Monday 26 October 2015

The Nature of Paradox


At first my reaction involved thinking that this person was clearly confused, but then I wondered if, perhaps, I think about paradoxes in a slightly different way to most people.  If that is so, then I should clarify what I mean when I use the term "paradox".

I've actually written about paradoxes a few times (Patently Paradoxical Pabst's Perplexing Performance, WLC Takes Us for a Ride, There is no Twin Paradox, Immovability and a series on the Bertrand Paradox) but it was in my response to Melchior regarding the Bertrand Paradox that, possibly, I have most clearly articulated my position on what a paradox means.

Let me try again.

As far as I am concerned, thinking only about the strictest meaning of the term "paradox", if a statement is paradoxical then it is:

  • wrong,
  •  self-referential, or
  •  self-referential and wrong

If you are thinking through the logic associated with a proposition and you come across a paradox, then there is something wrong with either the proposition or your thinking about it.  (Note that we can use paradoxes to identify where our thinking is incorrect, but we can't use them to bootstrap the non-existent into existence.)  For this reason, I tend to think in terms of resolving a paradox - which means identifying the problem in thinking that leads to the appearance of a paradox.  Once you've eliminated the problem, then you no longer have a paradox.

There are some paradoxes for which the problem cannot really be eliminated, because a statement is in some sense self-referential, but these tend to be either meaningless or vague.  An example is the classic "this statement is false".  Sure, it's paradoxical, but it's also meaningless, since it refers only to itself.  Another is the even more classic "all Cretans are liars" (as spoken by a Cretan).  It's only paradoxical if you define "liar" to mean a person who always lies, as opposed to the rather more accurate, if also somewhat vague definition - namely someone who lies (with some undefined frequency).

Where a paradox is meaningful (at least in some sense), it tends to arise because of limitations on logic.  Russell's paradox, for example, is self-referential, but it's not meaningless because of its application to set theory.
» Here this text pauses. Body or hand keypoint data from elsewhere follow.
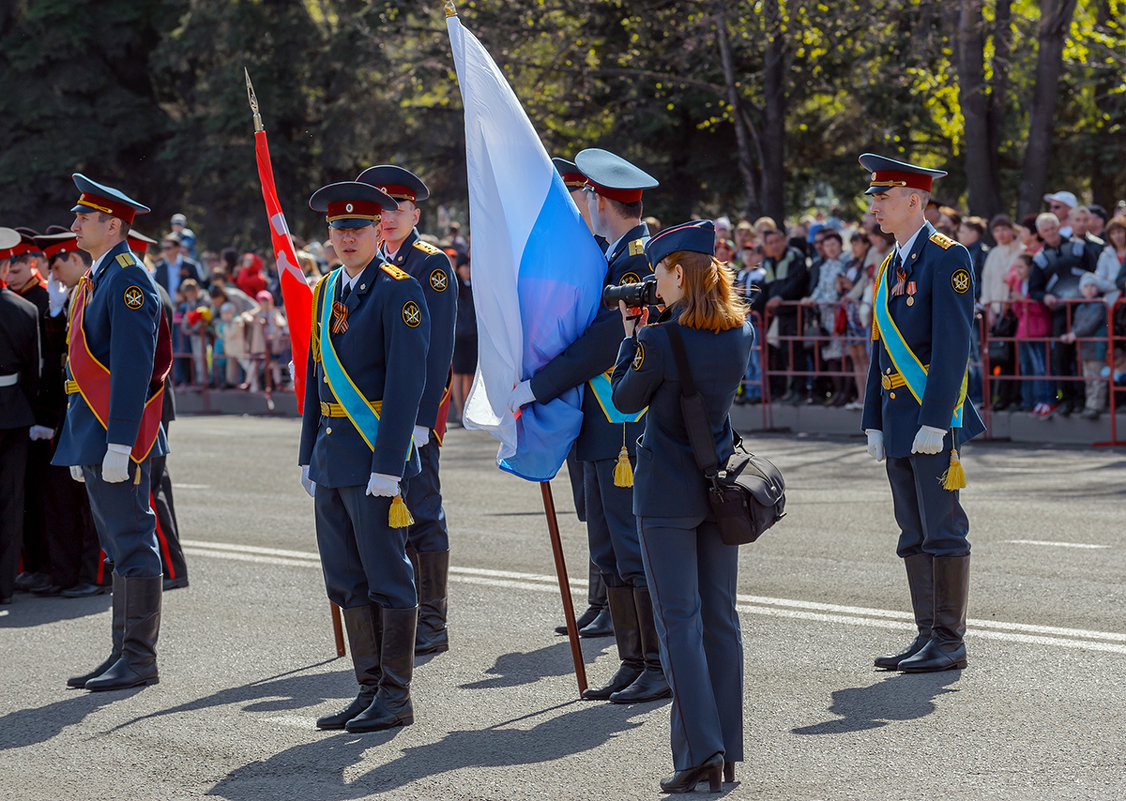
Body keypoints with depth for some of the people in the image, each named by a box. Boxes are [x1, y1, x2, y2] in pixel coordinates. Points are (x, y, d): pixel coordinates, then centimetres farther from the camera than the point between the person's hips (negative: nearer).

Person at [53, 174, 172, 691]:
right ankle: (124, 654, 17)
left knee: (132, 545, -6)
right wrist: (79, 444, 21)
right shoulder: (96, 279, 18)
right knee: (119, 549, 12)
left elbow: (134, 367, -20)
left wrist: (118, 443, -24)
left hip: (117, 438, -10)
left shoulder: (128, 279, -13)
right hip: (93, 436, 10)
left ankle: (140, 659, -3)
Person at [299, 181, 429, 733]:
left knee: (387, 579, -2)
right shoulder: (328, 289, 14)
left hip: (376, 458, -8)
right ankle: (371, 690, 20)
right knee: (346, 581, 12)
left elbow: (405, 382, -16)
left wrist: (388, 465, -20)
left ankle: (396, 697, 5)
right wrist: (309, 454, 15)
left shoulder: (399, 291, -10)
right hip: (332, 459, 8)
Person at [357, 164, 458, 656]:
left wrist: (422, 418, -18)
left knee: (422, 515, -4)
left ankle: (432, 624, 2)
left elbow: (437, 349, -12)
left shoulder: (432, 265, -5)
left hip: (415, 409, -6)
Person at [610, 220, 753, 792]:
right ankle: (728, 752, 15)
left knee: (679, 620, -2)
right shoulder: (742, 334, 0)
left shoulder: (660, 340, -18)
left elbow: (624, 399, -3)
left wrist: (631, 334, 6)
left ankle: (700, 751, -8)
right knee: (720, 617, 11)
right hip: (721, 488, 6)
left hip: (667, 492, -6)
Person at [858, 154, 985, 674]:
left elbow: (952, 344, -16)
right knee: (914, 535, 10)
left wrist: (934, 420, -21)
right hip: (898, 417, 9)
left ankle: (950, 642, -1)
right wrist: (874, 422, 16)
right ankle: (928, 636, 15)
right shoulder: (890, 267, 18)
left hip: (934, 414, -9)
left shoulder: (947, 258, -9)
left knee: (943, 530, -5)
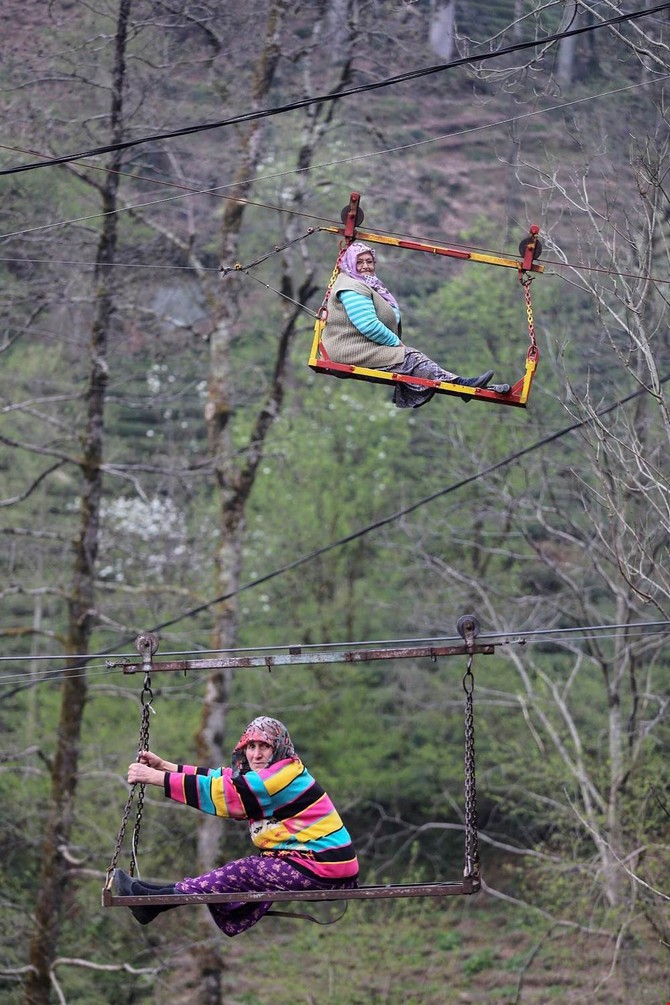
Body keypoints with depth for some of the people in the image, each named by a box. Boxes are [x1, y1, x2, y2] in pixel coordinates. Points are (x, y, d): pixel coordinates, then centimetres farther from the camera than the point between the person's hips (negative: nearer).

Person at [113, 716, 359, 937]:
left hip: (324, 869, -10)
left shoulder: (286, 776, -16)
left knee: (242, 873, -10)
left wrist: (158, 778, -18)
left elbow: (225, 792, -19)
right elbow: (222, 778, 14)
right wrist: (164, 767, 8)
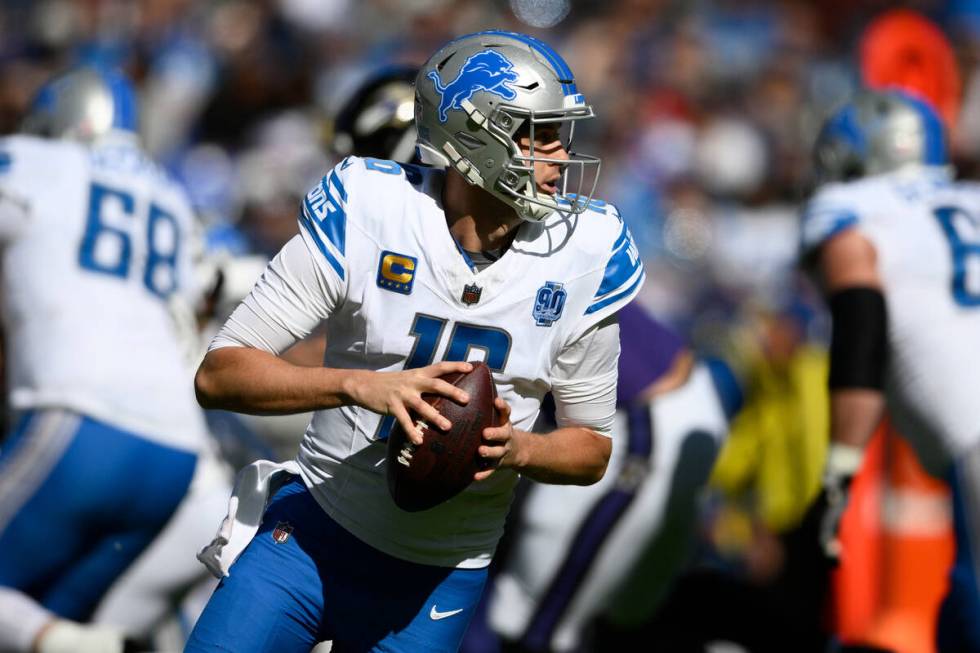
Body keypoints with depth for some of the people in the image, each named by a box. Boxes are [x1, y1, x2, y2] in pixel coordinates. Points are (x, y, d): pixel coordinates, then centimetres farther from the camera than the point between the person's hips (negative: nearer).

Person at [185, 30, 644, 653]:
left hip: (439, 580, 2)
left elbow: (592, 449, 4)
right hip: (310, 531, -2)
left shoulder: (583, 255, -7)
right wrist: (359, 385, -30)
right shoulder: (366, 211, -14)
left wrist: (516, 450, -19)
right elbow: (218, 375, -14)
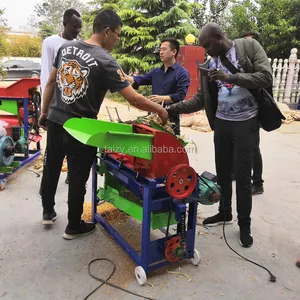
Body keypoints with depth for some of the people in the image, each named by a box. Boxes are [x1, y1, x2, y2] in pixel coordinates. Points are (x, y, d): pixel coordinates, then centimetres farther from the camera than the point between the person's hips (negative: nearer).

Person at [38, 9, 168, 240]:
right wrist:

That said, it did show that naïve set theory was flawed, so it is amenable to a trivial resolution.  Another paradox that can be trivially resolved is the paradox of the stone.  The paradox hangs on the notion of omnipotence.  Once you accept the fact that omnipotent beings can't exist, the "paradox" dissipates.

It's worth nothing that logic works within a framework.  For example, we could look at a simple syllogism:

(Major Premise) if A then B → (Minor Premise) A → (Conclusion) therefore B

Using this form, we could conclude that, given that I have walked the dogs, the dogs will be tired.  What we can't conclude, using this syllogism, is that the form of the syllogism is true and valid.  Trying to avoid the assumption that the form of the syllogism is true and valid leads to a sort of paradox:
if a syllogism of the form
  • if A then B → A → therefore B
is true and valid then the syllogism
  • if I have walked the dogs then the dogs will be tired → I have walked the dogs → therefore the dogs will be tired
will be true and valid
a syllogism of the form
  • if A then B A therefore B
is true and valid 
therefore the syllogism
  • if I have walked the dogs then the dogs will be tired → I have walked the dogs → therefore the dogs will be tired
will be true and valid

While this seems to be saying that the conclusion is conditional on the truth of the minor premise, which is always the case for syllogisms of this form, the whole structure itself is in the form of the syllogism that is the subject of the minor premise (as shown by the colour coding, showing Major Premise, Minor Premise and Conclusion).

Now when I say this is a "sort of" paradox, I don't mean that it is necessarily an "actual" paradox.  Remember I said that we can use paradoxes to identify where our thinking is incorrect.  What this means is that we have falsifiability.  If this structure ever fails, then we say that we have falsified this form of syllogism.  It's about as scientifically rigorous as you can get, as well as being logically rigorous.

Similarly, we can test science scientifically and we do so all the time.  Our working hypothesis is that the scientific method always works - and this is a falsifiable hypothesis.  If we come across any situation in which rigorous application of the scientific method doesn't work, then (pseudo-paradoxically) we will have used the scientific method to show that the scientific method doesn't always work.  Good luck with that!